Since bees are generally alike, I thought template matching might be a better approach.
With template matching you supply a
template or example image, and scan over the new image looking for instances of high similarity between the pixels. The result is a bitmap of matching strength, with very black areas denoting a stong match.
My source image included a lot of whitespace, so I generated a mask using
bitwise_not to flip the white and black space, then threshold contouring to grab the bee-yist parts of the image.
Using this mask, I generated a match image and displayed the best match:
But in this case, I want to see multiple matches, so I can count the bees. Displaying the top 100 or so matches shows that there’s a lot of overlap between the potential matches:
To dedupe these multiple similar matches, I implemented
Non-Maxima Supression, which checks surrounding pixels for a better match and only keeps the best local match.
That helped with the duplication issue:
But still only yielded one result (more on that below).
Template matching yielded better initial results but doesn’t account well for rotation and varying scale, so keypoint detection is a better choice.
Even with deduping, template matching was only able to detect the bee in roughly the same position as our template bee.
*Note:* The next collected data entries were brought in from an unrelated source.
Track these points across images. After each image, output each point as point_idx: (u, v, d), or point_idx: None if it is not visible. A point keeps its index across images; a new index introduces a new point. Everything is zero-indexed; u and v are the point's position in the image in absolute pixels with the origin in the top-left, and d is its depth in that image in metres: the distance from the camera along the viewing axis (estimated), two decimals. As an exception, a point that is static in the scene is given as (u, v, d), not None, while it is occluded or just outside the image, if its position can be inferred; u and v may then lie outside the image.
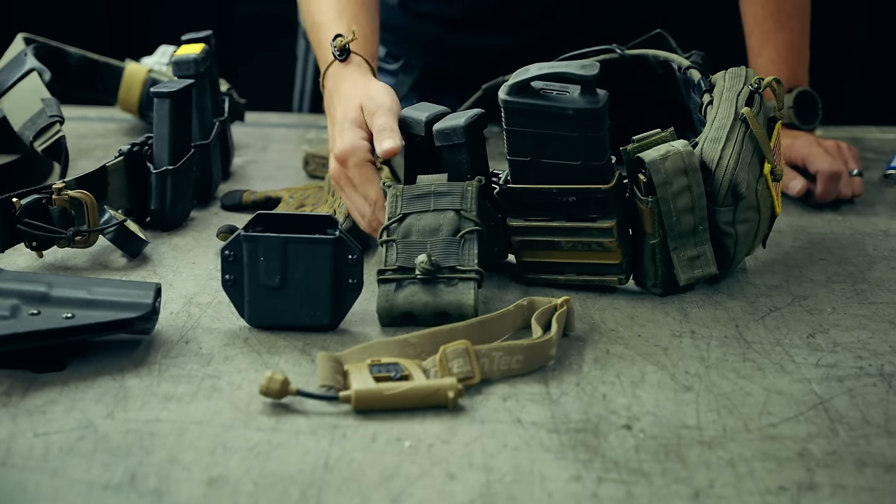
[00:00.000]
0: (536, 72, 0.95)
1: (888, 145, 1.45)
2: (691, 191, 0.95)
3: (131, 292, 0.88)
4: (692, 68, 1.08)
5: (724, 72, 1.05)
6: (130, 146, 1.10)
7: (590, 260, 0.99)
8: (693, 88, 1.08)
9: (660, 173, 0.94)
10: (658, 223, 0.96)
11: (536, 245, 0.99)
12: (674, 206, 0.95)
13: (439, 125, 1.01)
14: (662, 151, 0.95)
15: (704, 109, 1.03)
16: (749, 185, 0.98)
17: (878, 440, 0.79)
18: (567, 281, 1.01)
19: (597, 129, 0.94)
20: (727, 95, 1.01)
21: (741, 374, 0.88)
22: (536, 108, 0.95)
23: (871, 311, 0.99)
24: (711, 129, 0.99)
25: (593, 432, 0.79)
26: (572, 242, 0.98)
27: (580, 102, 0.94)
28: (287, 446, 0.77)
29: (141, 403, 0.81)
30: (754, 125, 0.98)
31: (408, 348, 0.88)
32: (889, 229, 1.19)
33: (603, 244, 0.97)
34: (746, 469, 0.75)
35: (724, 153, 0.97)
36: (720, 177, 0.97)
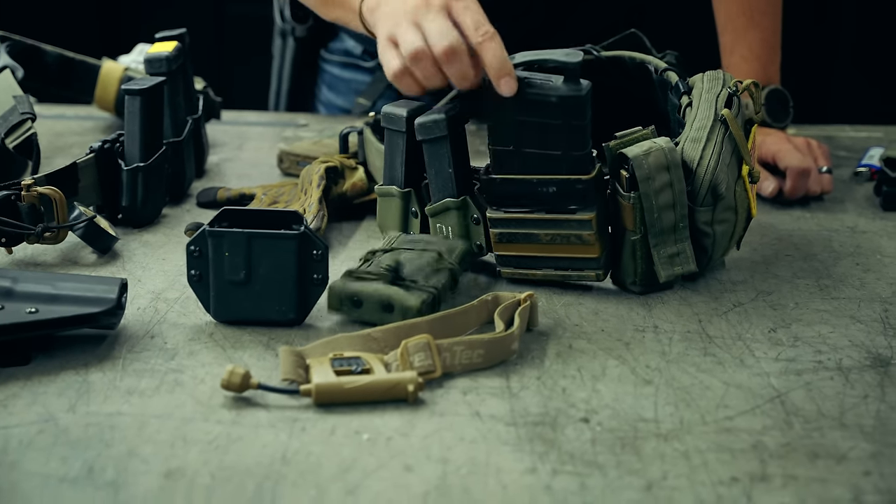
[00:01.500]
0: (521, 59, 0.96)
1: (860, 143, 1.46)
2: (673, 187, 0.95)
3: (96, 287, 0.89)
4: (669, 70, 1.09)
5: (702, 74, 1.06)
6: (101, 143, 1.11)
7: (568, 254, 0.99)
8: (670, 90, 1.08)
9: (643, 168, 0.95)
10: (640, 219, 0.97)
11: (515, 238, 1.00)
12: (656, 202, 0.96)
13: (421, 119, 1.02)
14: (645, 147, 0.95)
15: (683, 111, 1.04)
16: (728, 186, 0.99)
17: (831, 432, 0.80)
18: (545, 276, 1.01)
19: (580, 117, 0.95)
20: (706, 97, 1.02)
21: (701, 369, 0.88)
22: (520, 94, 0.95)
23: (833, 306, 1.00)
24: (692, 130, 1.00)
25: (551, 425, 0.80)
26: (551, 235, 0.98)
27: (564, 90, 0.95)
28: (246, 439, 0.77)
29: (103, 397, 0.82)
30: (734, 127, 0.99)
31: (371, 342, 0.89)
32: (856, 226, 1.20)
33: (582, 237, 0.98)
34: (700, 461, 0.76)
35: (704, 153, 0.98)
36: (701, 176, 0.97)
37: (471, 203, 1.03)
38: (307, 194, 1.13)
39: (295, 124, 1.53)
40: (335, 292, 0.93)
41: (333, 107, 1.58)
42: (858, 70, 2.39)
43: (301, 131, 1.49)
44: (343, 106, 1.56)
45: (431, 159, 1.02)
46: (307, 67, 1.58)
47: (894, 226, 1.20)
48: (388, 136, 1.05)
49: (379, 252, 0.99)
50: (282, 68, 1.59)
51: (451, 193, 1.02)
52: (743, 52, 1.34)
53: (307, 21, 1.53)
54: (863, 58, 2.42)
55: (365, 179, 1.16)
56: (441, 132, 1.00)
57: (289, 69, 1.58)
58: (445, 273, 0.96)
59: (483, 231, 1.03)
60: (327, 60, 1.56)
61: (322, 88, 1.58)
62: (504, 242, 1.01)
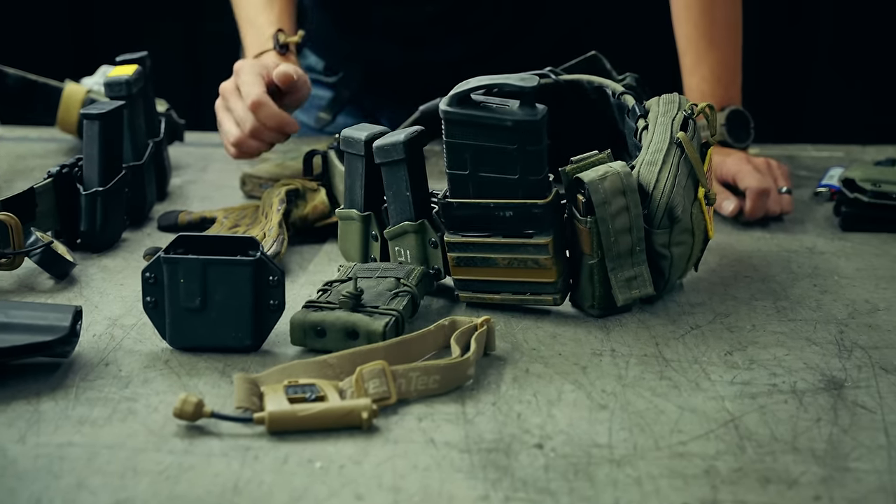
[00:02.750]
0: (476, 83, 0.97)
1: (821, 163, 1.47)
2: (629, 211, 0.96)
3: (49, 315, 0.88)
4: (626, 94, 1.09)
5: (658, 98, 1.07)
6: (60, 167, 1.10)
7: (525, 278, 0.99)
8: (627, 113, 1.09)
9: (599, 193, 0.95)
10: (596, 243, 0.97)
11: (473, 262, 1.00)
12: (612, 226, 0.96)
13: (379, 142, 1.02)
14: (601, 172, 0.96)
15: (640, 134, 1.04)
16: (684, 209, 0.99)
17: (783, 456, 0.80)
18: (503, 301, 1.01)
19: (535, 141, 0.96)
20: (662, 120, 1.02)
21: (657, 393, 0.89)
22: (476, 118, 0.96)
23: (789, 328, 1.01)
24: (648, 153, 1.00)
25: (505, 452, 0.80)
26: (508, 259, 0.99)
27: (519, 114, 0.95)
28: (197, 469, 0.77)
29: (54, 427, 0.82)
30: (689, 150, 1.00)
31: (326, 369, 0.88)
32: (815, 247, 1.21)
33: (539, 261, 0.98)
34: (652, 487, 0.76)
35: (660, 176, 0.98)
36: (657, 199, 0.98)
37: (429, 227, 1.03)
38: (268, 218, 1.13)
39: (259, 146, 1.52)
40: (297, 325, 0.93)
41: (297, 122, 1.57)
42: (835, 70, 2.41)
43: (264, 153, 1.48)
44: (305, 122, 1.56)
45: (389, 182, 1.02)
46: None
47: (852, 246, 1.21)
48: (348, 160, 1.05)
49: (336, 282, 0.99)
50: None
51: (409, 217, 1.02)
52: (704, 73, 1.35)
53: None
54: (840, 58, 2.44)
55: (326, 202, 1.16)
56: (399, 155, 1.00)
57: None
58: (406, 297, 0.96)
59: (441, 255, 1.03)
60: None
61: None
62: (462, 266, 1.01)
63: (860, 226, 1.24)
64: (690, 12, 1.35)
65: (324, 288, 0.98)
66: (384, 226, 1.05)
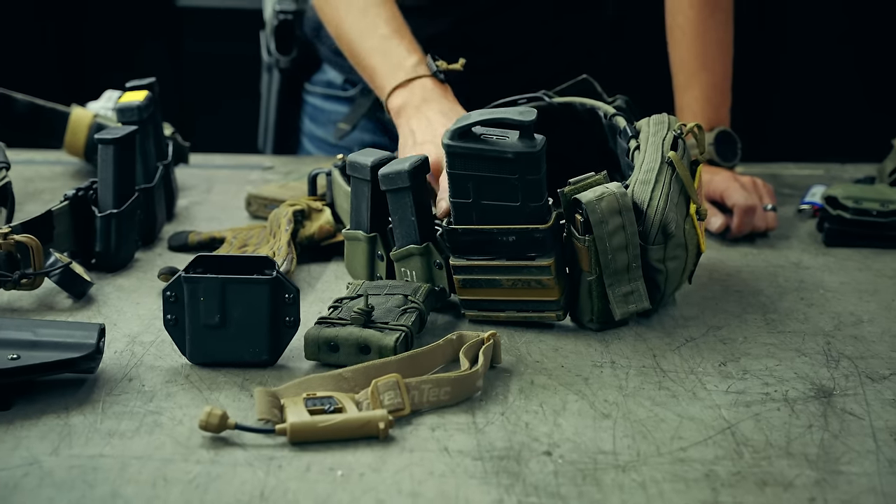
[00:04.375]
0: (477, 118, 1.01)
1: (803, 181, 1.52)
2: (625, 230, 1.00)
3: (75, 333, 0.92)
4: (617, 115, 1.14)
5: (648, 119, 1.11)
6: (76, 190, 1.14)
7: (529, 297, 1.04)
8: (619, 134, 1.14)
9: (596, 213, 1.00)
10: (595, 261, 1.02)
11: (478, 283, 1.05)
12: (609, 244, 1.00)
13: (384, 170, 1.07)
14: (598, 193, 1.00)
15: (632, 154, 1.09)
16: (678, 225, 1.04)
17: (779, 461, 0.85)
18: (508, 318, 1.06)
19: (534, 171, 1.00)
20: (653, 140, 1.07)
21: (656, 402, 0.93)
22: (477, 151, 1.00)
23: (779, 339, 1.06)
24: (640, 173, 1.05)
25: (516, 459, 0.84)
26: (512, 280, 1.03)
27: (519, 146, 1.00)
28: (225, 478, 0.81)
29: (85, 440, 0.85)
30: (680, 168, 1.05)
31: (342, 382, 0.93)
32: (800, 262, 1.26)
33: (541, 281, 1.02)
34: (657, 490, 0.80)
35: (654, 194, 1.03)
36: (651, 216, 1.03)
37: (433, 249, 1.07)
38: (276, 237, 1.17)
39: (261, 167, 1.57)
40: (311, 340, 0.97)
41: (315, 138, 1.63)
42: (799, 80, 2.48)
43: (267, 174, 1.53)
44: (323, 137, 1.61)
45: (395, 208, 1.07)
46: (291, 100, 1.64)
47: (836, 261, 1.26)
48: (355, 184, 1.10)
49: (346, 300, 1.03)
50: (269, 102, 1.65)
51: (415, 240, 1.07)
52: (695, 93, 1.40)
53: (291, 53, 1.59)
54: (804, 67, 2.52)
55: (332, 221, 1.21)
56: (404, 183, 1.05)
57: (275, 102, 1.64)
58: (414, 313, 1.00)
59: (446, 275, 1.07)
60: (310, 92, 1.62)
61: (304, 120, 1.64)
62: (468, 287, 1.05)
63: (843, 241, 1.30)
64: (685, 36, 1.41)
65: (334, 305, 1.02)
66: (389, 246, 1.10)
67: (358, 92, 1.56)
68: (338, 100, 1.59)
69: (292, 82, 1.65)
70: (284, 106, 1.67)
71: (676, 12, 1.41)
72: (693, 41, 1.41)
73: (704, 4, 1.40)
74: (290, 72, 1.64)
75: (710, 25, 1.41)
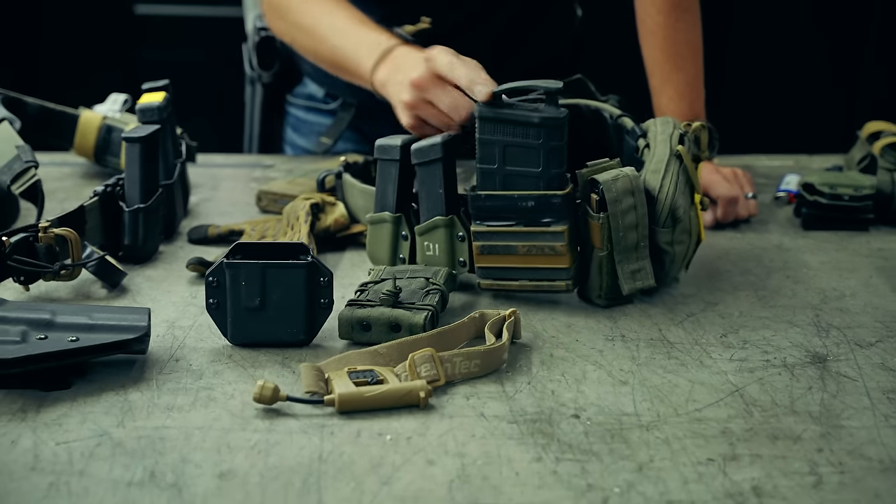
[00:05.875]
0: (507, 86, 1.09)
1: (776, 171, 1.62)
2: (636, 210, 1.09)
3: (127, 317, 0.98)
4: (623, 116, 1.23)
5: (654, 119, 1.20)
6: (105, 187, 1.19)
7: (542, 265, 1.11)
8: (627, 133, 1.22)
9: (611, 192, 1.08)
10: (607, 238, 1.09)
11: (496, 250, 1.12)
12: (622, 222, 1.08)
13: (418, 144, 1.15)
14: (614, 174, 1.09)
15: (641, 151, 1.18)
16: (685, 211, 1.12)
17: (786, 418, 0.93)
18: (521, 287, 1.13)
19: (558, 137, 1.08)
20: (661, 138, 1.15)
21: (668, 370, 1.01)
22: (507, 116, 1.09)
23: (772, 313, 1.14)
24: (652, 163, 1.13)
25: (547, 421, 0.92)
26: (528, 246, 1.11)
27: (545, 112, 1.08)
28: (283, 444, 0.87)
29: (146, 414, 0.91)
30: (687, 161, 1.13)
31: (378, 357, 0.99)
32: (781, 244, 1.35)
33: (555, 248, 1.10)
34: (680, 446, 0.88)
35: (664, 182, 1.11)
36: (662, 201, 1.11)
37: (457, 222, 1.14)
38: (294, 229, 1.23)
39: (262, 165, 1.63)
40: (345, 320, 1.04)
41: (298, 147, 1.69)
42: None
43: (269, 172, 1.59)
44: (306, 146, 1.67)
45: (424, 180, 1.14)
46: (275, 111, 1.69)
47: (815, 243, 1.36)
48: (381, 167, 1.17)
49: (370, 284, 1.10)
50: (252, 113, 1.71)
51: (441, 212, 1.14)
52: (670, 93, 1.49)
53: (273, 67, 1.65)
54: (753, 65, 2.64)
55: (346, 214, 1.27)
56: (436, 155, 1.13)
57: (258, 114, 1.70)
58: (437, 294, 1.07)
59: (467, 248, 1.15)
60: (292, 104, 1.68)
61: (287, 130, 1.70)
62: (486, 254, 1.13)
63: (820, 225, 1.39)
64: (656, 38, 1.49)
65: (361, 288, 1.09)
66: (412, 227, 1.17)
67: (339, 105, 1.63)
68: (319, 112, 1.66)
69: (275, 95, 1.71)
70: (268, 117, 1.73)
71: (646, 17, 1.50)
72: (665, 43, 1.49)
73: (673, 8, 1.49)
74: (273, 85, 1.70)
75: (679, 28, 1.50)
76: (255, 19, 1.70)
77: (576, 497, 0.81)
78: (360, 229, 1.27)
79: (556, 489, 0.82)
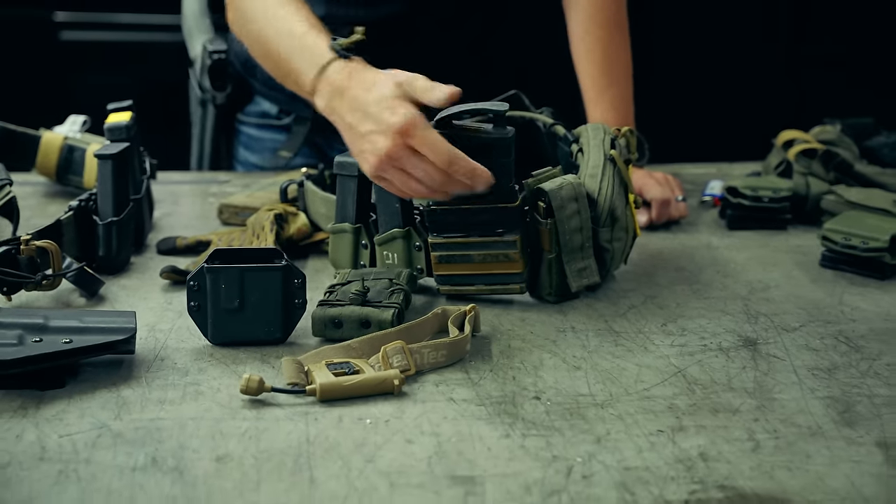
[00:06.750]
0: (458, 109, 1.16)
1: (701, 178, 1.73)
2: (580, 214, 1.18)
3: (116, 319, 1.04)
4: (556, 125, 1.32)
5: (585, 126, 1.30)
6: (79, 202, 1.25)
7: (497, 271, 1.20)
8: (560, 140, 1.31)
9: (557, 199, 1.17)
10: (554, 241, 1.19)
11: (453, 259, 1.20)
12: (567, 226, 1.18)
13: None
14: (558, 183, 1.18)
15: (575, 156, 1.27)
16: (621, 210, 1.22)
17: (724, 394, 1.03)
18: (477, 291, 1.22)
19: (506, 154, 1.17)
20: (594, 143, 1.25)
21: (616, 356, 1.11)
22: (458, 136, 1.16)
23: (706, 304, 1.25)
24: (588, 168, 1.23)
25: (511, 403, 1.00)
26: (483, 255, 1.19)
27: (494, 133, 1.17)
28: (272, 430, 0.95)
29: (140, 407, 0.98)
30: (620, 164, 1.23)
31: (351, 351, 1.07)
32: (710, 243, 1.46)
33: (508, 255, 1.19)
34: (632, 420, 0.98)
35: (602, 185, 1.21)
36: (601, 203, 1.20)
37: (413, 233, 1.23)
38: (259, 238, 1.30)
39: (217, 181, 1.69)
40: (318, 319, 1.11)
41: (249, 164, 1.75)
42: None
43: (225, 187, 1.65)
44: (258, 163, 1.74)
45: (381, 195, 1.22)
46: (224, 131, 1.76)
47: (740, 242, 1.47)
48: (341, 181, 1.24)
49: (338, 286, 1.17)
50: (203, 133, 1.77)
51: (398, 225, 1.22)
52: (605, 105, 1.59)
53: (226, 89, 1.72)
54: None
55: (308, 224, 1.35)
56: None
57: (210, 133, 1.76)
58: (401, 293, 1.16)
59: (424, 257, 1.23)
60: (244, 122, 1.74)
61: (238, 148, 1.76)
62: (443, 263, 1.21)
63: (743, 225, 1.51)
64: (592, 55, 1.60)
65: (330, 290, 1.17)
66: (372, 235, 1.25)
67: (292, 120, 1.69)
68: (273, 128, 1.72)
69: (226, 114, 1.77)
70: (218, 136, 1.79)
71: (583, 34, 1.60)
72: (600, 59, 1.59)
73: (607, 26, 1.60)
74: (225, 106, 1.76)
75: (613, 46, 1.60)
76: (206, 43, 1.76)
77: (543, 467, 0.90)
78: (323, 237, 1.35)
79: (525, 461, 0.91)
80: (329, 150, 1.68)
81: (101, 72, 3.15)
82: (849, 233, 1.34)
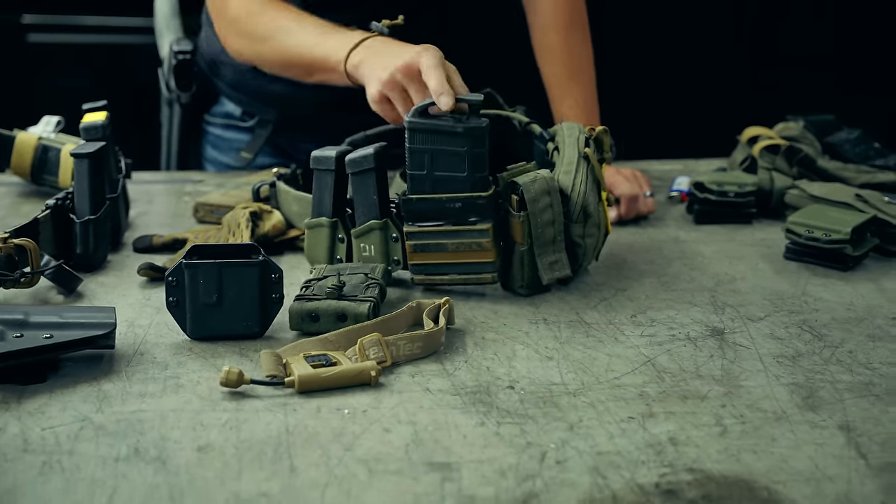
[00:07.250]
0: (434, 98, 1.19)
1: (668, 174, 1.77)
2: (553, 208, 1.21)
3: (96, 315, 1.06)
4: (532, 123, 1.35)
5: (561, 125, 1.33)
6: (56, 200, 1.27)
7: (470, 259, 1.22)
8: (536, 138, 1.34)
9: (530, 192, 1.20)
10: (527, 234, 1.21)
11: (427, 248, 1.23)
12: (540, 219, 1.20)
13: (351, 155, 1.25)
14: (531, 177, 1.21)
15: (551, 154, 1.30)
16: (594, 207, 1.25)
17: (692, 381, 1.06)
18: (451, 280, 1.24)
19: (481, 145, 1.20)
20: (570, 141, 1.28)
21: (587, 346, 1.13)
22: (434, 127, 1.19)
23: (674, 296, 1.28)
24: (563, 165, 1.25)
25: (486, 392, 1.03)
26: (456, 244, 1.22)
27: (468, 123, 1.19)
28: (251, 421, 0.97)
29: (121, 400, 0.99)
30: (594, 162, 1.26)
31: (328, 344, 1.09)
32: (678, 237, 1.49)
33: (481, 244, 1.21)
34: (604, 408, 1.00)
35: (575, 182, 1.24)
36: (574, 199, 1.23)
37: (391, 224, 1.25)
38: (235, 236, 1.32)
39: (191, 181, 1.71)
40: (295, 313, 1.13)
41: (218, 163, 1.77)
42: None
43: (199, 186, 1.67)
44: (226, 161, 1.75)
45: (358, 188, 1.24)
46: (192, 130, 1.77)
47: (706, 235, 1.50)
48: (318, 176, 1.26)
49: (314, 280, 1.19)
50: (170, 133, 1.79)
51: (375, 216, 1.25)
52: (570, 102, 1.62)
53: (191, 89, 1.73)
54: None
55: (283, 221, 1.37)
56: (370, 165, 1.23)
57: (177, 133, 1.77)
58: (376, 287, 1.18)
59: (400, 248, 1.25)
60: (210, 123, 1.76)
61: (207, 148, 1.78)
62: (418, 252, 1.23)
63: (710, 219, 1.54)
64: (555, 55, 1.63)
65: (306, 284, 1.19)
66: (348, 229, 1.27)
67: (255, 122, 1.72)
68: (237, 129, 1.75)
69: (192, 114, 1.79)
70: (186, 136, 1.81)
71: (544, 36, 1.63)
72: (563, 59, 1.63)
73: (569, 26, 1.63)
74: (191, 106, 1.78)
75: (574, 45, 1.64)
76: (173, 43, 1.78)
77: (518, 453, 0.92)
78: (297, 233, 1.37)
79: (500, 447, 0.93)
80: (293, 152, 1.70)
81: (69, 74, 3.15)
82: (812, 226, 1.37)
That’s an accepted limitation of template matching; it doesn’t handle scaling or rotation. Some people solve this by rotating the template 360 degrees in a for loop, and gathering matches for each rotation. That seems hacky to me- when I revist this project I’ll focus on improving the keypoint matching to get better matches for a single bee in various environments, and then work on being able to match multiple bees.
My goal usecase is to detect flying bees at the hive entrance to monitor hive activity, so trying to detect the difference between similar objects like a bee and a fly is overkill (although a fun excercise!). I could propably accomplish that goal with very basic blob detection, and may explore that as a next option.